I recently had an HDD fail in my RAID 1 configuration on a Server 2003 machine. I replaced the HDD with a brand new one and it rebuilt successfully. Today (a few weeks later) I'm getting the following errors in the event log:

Event ID 2350 - "There was an unrecoverable disk media error during the rebuild or recovery operation: Physical Disk 1:0:4 Controller 0, Connector 1 "

Event ID 7 - "The device, \Device\Harddisk0, has a bad block"

Yet the LEDs on the drives are still green and Dell OpenManage is still showing both disks as being good and is not predicting failure.
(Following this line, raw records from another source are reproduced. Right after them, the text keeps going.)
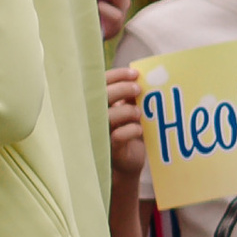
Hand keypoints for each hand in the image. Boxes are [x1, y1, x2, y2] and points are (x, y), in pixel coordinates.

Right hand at [105, 64, 145, 183]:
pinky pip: (117, 135)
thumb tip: (142, 79)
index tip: (135, 74)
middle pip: (101, 96)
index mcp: (98, 104)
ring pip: (108, 116)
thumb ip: (131, 97)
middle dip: (122, 89)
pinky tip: (140, 129)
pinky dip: (131, 129)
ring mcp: (99, 133)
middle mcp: (94, 116)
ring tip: (138, 113)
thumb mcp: (130, 110)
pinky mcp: (109, 149)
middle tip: (138, 90)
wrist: (128, 162)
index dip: (117, 75)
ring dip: (127, 110)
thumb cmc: (129, 131)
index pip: (101, 83)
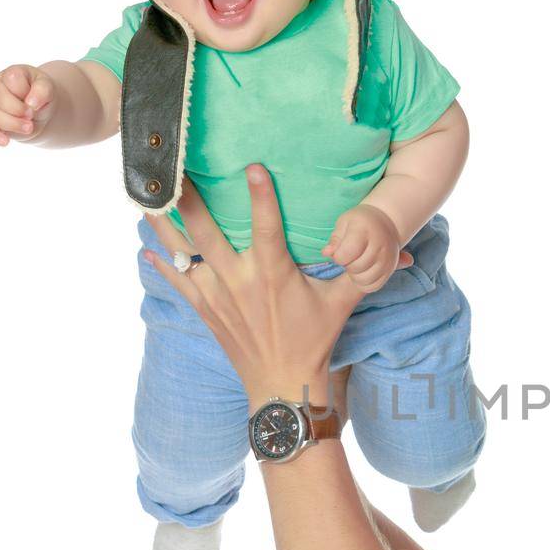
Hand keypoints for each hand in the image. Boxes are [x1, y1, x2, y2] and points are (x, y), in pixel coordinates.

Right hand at [0, 65, 55, 146]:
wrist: (39, 112)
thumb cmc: (40, 95)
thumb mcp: (47, 88)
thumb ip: (42, 90)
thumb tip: (31, 103)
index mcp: (11, 75)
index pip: (12, 79)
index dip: (23, 92)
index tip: (33, 102)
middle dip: (17, 110)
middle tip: (32, 116)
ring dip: (12, 124)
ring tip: (29, 128)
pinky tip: (6, 141)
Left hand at [144, 165, 411, 409]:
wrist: (282, 385)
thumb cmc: (315, 340)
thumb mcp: (342, 303)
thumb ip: (364, 272)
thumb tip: (405, 252)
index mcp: (274, 274)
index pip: (266, 225)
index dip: (261, 194)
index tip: (252, 164)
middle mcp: (239, 281)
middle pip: (206, 231)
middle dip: (188, 199)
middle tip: (174, 168)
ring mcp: (217, 295)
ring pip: (182, 252)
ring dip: (163, 224)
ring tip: (146, 196)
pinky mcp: (204, 310)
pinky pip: (176, 280)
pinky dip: (161, 262)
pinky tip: (145, 245)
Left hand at [322, 203, 402, 292]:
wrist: (387, 224)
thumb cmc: (360, 223)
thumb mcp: (344, 223)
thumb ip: (335, 240)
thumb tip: (326, 253)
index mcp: (365, 230)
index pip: (346, 253)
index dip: (337, 256)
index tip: (339, 251)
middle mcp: (380, 245)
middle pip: (355, 268)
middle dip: (346, 265)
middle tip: (348, 256)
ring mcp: (388, 259)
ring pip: (364, 280)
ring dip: (355, 276)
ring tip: (355, 264)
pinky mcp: (390, 270)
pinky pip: (374, 286)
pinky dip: (364, 283)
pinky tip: (362, 272)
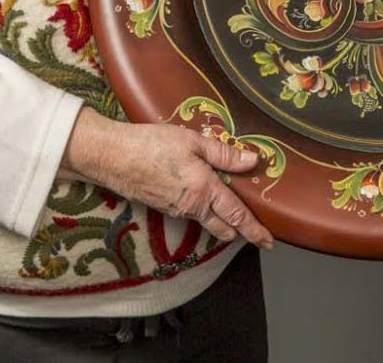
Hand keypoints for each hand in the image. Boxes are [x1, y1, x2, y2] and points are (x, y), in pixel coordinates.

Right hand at [61, 107, 274, 248]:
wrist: (113, 157)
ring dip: (221, 221)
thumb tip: (252, 160)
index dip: (254, 230)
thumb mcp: (192, 141)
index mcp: (204, 190)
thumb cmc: (152, 144)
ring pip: (206, 222)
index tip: (269, 241)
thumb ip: (223, 153)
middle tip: (254, 230)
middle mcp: (192, 207)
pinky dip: (202, 211)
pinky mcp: (162, 207)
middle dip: (240, 231)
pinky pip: (190, 214)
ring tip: (232, 210)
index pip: (236, 216)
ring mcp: (176, 210)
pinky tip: (202, 195)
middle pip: (223, 228)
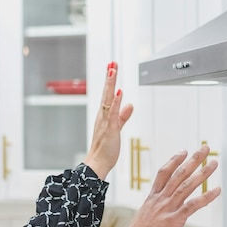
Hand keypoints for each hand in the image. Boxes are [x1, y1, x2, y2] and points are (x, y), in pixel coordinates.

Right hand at [83, 62, 133, 178]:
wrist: (97, 164)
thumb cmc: (105, 149)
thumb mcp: (116, 128)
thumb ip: (123, 116)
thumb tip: (129, 104)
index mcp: (104, 115)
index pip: (108, 94)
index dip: (111, 80)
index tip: (112, 67)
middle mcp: (103, 115)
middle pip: (106, 92)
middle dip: (110, 77)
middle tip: (112, 63)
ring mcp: (105, 121)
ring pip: (108, 99)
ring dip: (110, 84)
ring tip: (112, 70)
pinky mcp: (109, 129)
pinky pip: (112, 113)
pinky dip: (115, 102)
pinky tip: (118, 92)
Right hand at [119, 146, 220, 226]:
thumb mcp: (143, 220)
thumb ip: (153, 214)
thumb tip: (158, 216)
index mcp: (152, 199)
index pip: (164, 173)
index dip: (174, 161)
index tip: (184, 151)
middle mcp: (160, 200)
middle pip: (179, 174)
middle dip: (193, 160)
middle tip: (205, 148)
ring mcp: (168, 208)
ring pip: (187, 185)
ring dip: (202, 173)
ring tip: (214, 163)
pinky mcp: (175, 220)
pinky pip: (193, 205)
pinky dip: (206, 197)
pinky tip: (217, 190)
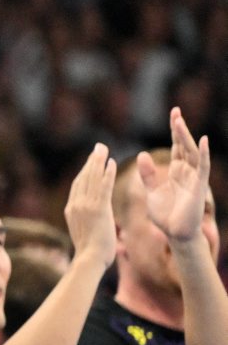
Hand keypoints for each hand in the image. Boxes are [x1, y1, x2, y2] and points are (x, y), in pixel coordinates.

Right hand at [64, 142, 116, 268]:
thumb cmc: (89, 253)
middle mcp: (76, 205)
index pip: (78, 185)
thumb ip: (85, 222)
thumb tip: (90, 222)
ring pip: (92, 179)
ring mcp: (86, 206)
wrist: (89, 259)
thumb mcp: (83, 233)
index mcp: (71, 210)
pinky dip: (107, 174)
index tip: (92, 160)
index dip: (85, 170)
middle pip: (83, 177)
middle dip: (91, 161)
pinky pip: (103, 187)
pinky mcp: (98, 210)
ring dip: (98, 162)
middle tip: (98, 147)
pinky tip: (112, 163)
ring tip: (104, 149)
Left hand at [138, 106, 210, 242]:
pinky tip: (203, 141)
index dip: (175, 131)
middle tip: (175, 111)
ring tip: (179, 121)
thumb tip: (142, 155)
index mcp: (176, 171)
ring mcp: (194, 178)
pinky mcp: (198, 186)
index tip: (173, 114)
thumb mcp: (152, 191)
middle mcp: (187, 171)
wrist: (175, 233)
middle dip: (179, 129)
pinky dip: (203, 154)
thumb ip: (148, 174)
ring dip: (186, 137)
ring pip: (191, 152)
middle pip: (184, 145)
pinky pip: (202, 167)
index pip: (176, 146)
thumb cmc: (165, 214)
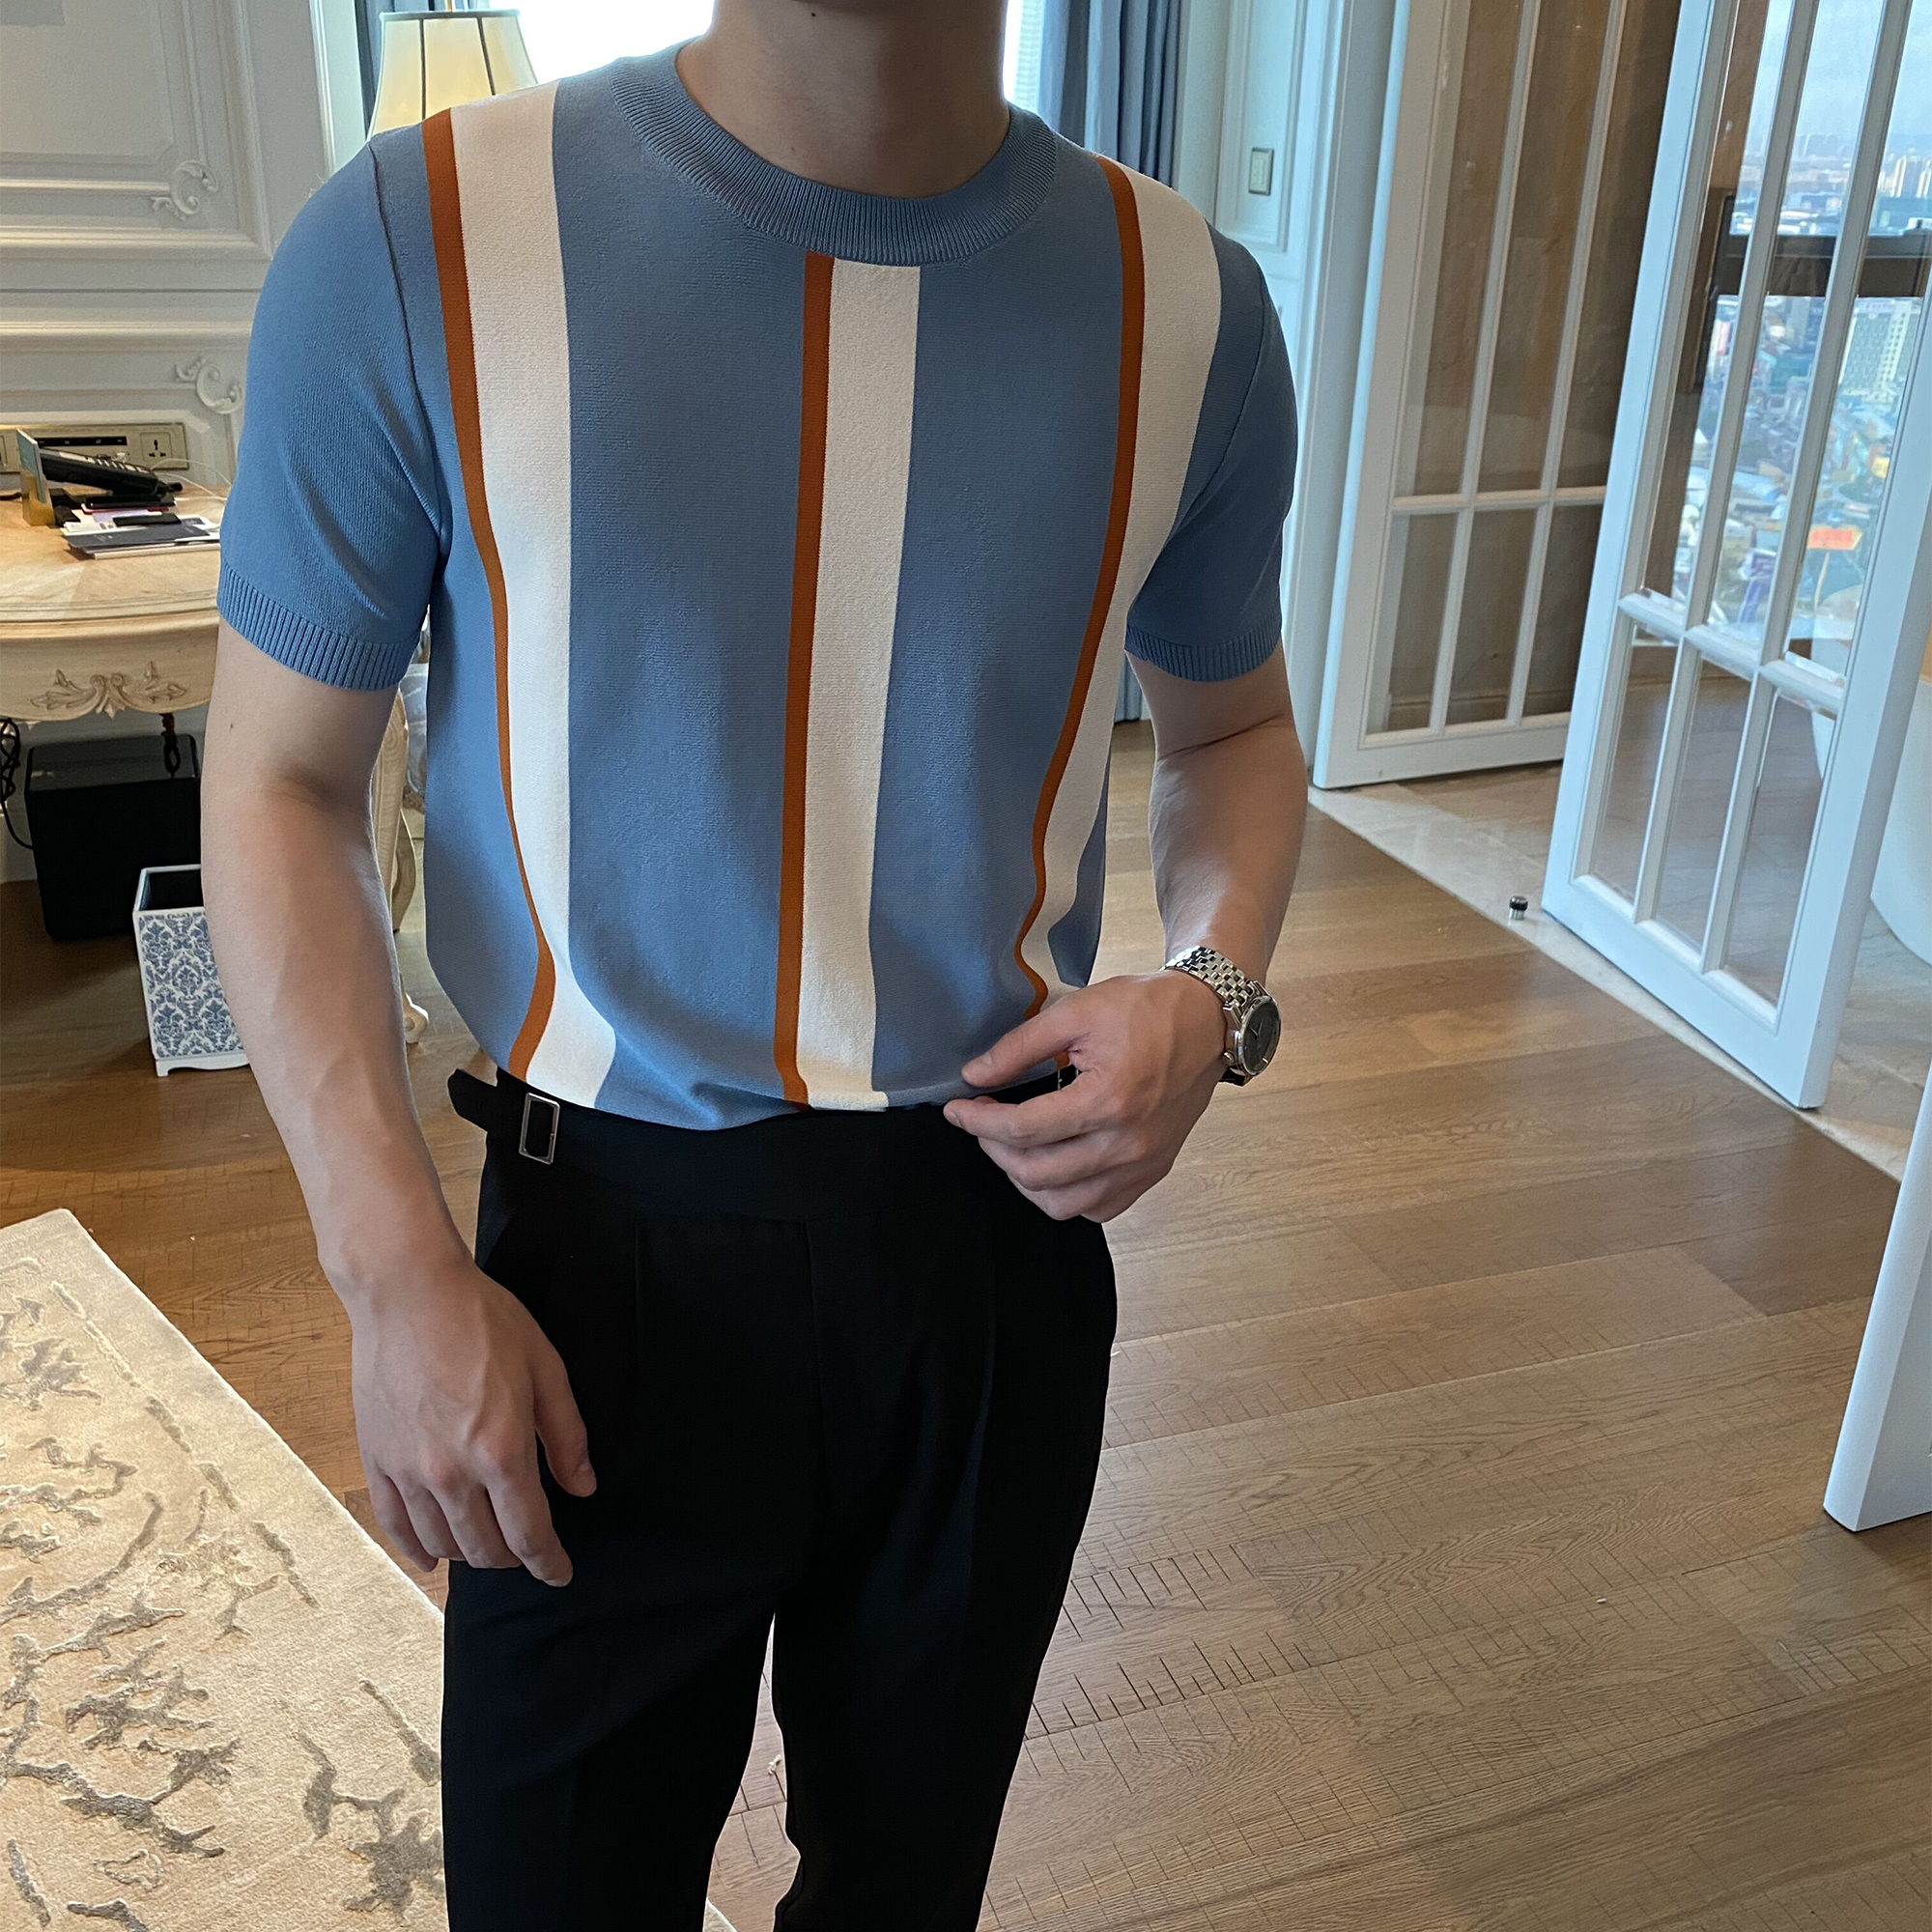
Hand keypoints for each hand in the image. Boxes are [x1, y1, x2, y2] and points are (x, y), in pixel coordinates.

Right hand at [347, 1250, 594, 1585]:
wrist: (408, 1292)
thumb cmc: (483, 1321)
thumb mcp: (545, 1368)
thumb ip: (566, 1435)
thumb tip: (582, 1487)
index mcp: (501, 1451)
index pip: (529, 1533)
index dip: (548, 1563)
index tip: (560, 1573)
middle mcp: (452, 1473)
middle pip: (486, 1547)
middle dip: (514, 1557)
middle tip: (528, 1548)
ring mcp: (408, 1470)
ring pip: (443, 1542)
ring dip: (471, 1552)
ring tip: (489, 1544)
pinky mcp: (376, 1460)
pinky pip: (396, 1524)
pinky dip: (416, 1548)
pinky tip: (431, 1556)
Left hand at [943, 970, 1228, 1221]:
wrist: (1208, 1019)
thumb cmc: (1147, 1009)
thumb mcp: (1076, 1011)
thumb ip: (1020, 1047)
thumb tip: (975, 1075)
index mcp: (1107, 1100)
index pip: (1023, 1130)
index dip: (978, 1121)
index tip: (957, 1109)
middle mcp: (1127, 1143)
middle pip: (1037, 1174)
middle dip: (995, 1149)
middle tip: (982, 1123)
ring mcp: (1143, 1163)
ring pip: (1065, 1204)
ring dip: (1026, 1180)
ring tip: (1013, 1146)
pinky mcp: (1153, 1170)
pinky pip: (1099, 1208)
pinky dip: (1067, 1196)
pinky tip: (1054, 1164)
I'm just wondering if this is something I should be concerned about...


----------



## centauricw

If this is a software RAID, I would do a CHKDSK. If you bought the old hard drives at the same time, they may be suffering from "batch lot" failures (where all bad hard drivers tend to in the same build lot).


----------



## paulr24

Thanks for the response! It's hardware RAID (SAS6/iR) and the hard drives were purchased over a year apart from one another so I doubt they were from the same lot.


----------



## centauricw

Since this hardware RAID, it should be monitoring the disk drives using SMART. If one of the disk drives is reporting bad sectors, this means that the drive has run out of spare sectors. All modern hard drives reserve a portion of the disk for spare sectors. When the hard drive controller detects a bad sector, it automatically moves the data on the bad sector to one of the spare sectors. All of this happens behind the scenes and is only visible through the SMART media error count.

Once the drive has run out of spare sectors, it starts reporting media errors to the operating system. Although the drive has not failed, it's on its way and you should go ahead and replace the drive. If the drive is still under warranty, the drive manufacturer should replace the drive for free.


----------



## srhoades

Is this a Dell? If so what does Open Manage report?


----------